┌──
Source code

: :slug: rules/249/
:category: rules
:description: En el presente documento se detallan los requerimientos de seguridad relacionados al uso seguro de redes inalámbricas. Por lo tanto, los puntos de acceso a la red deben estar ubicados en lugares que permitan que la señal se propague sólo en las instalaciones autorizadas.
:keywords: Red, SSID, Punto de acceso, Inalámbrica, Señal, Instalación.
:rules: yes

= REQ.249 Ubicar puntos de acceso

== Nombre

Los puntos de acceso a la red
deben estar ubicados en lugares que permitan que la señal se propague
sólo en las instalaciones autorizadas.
└──
## Directions
Look over the listing. Pull out every line with the string "rules" in it.

## Answer section
: :slug: rules/249/
:category: rules
:rules: yes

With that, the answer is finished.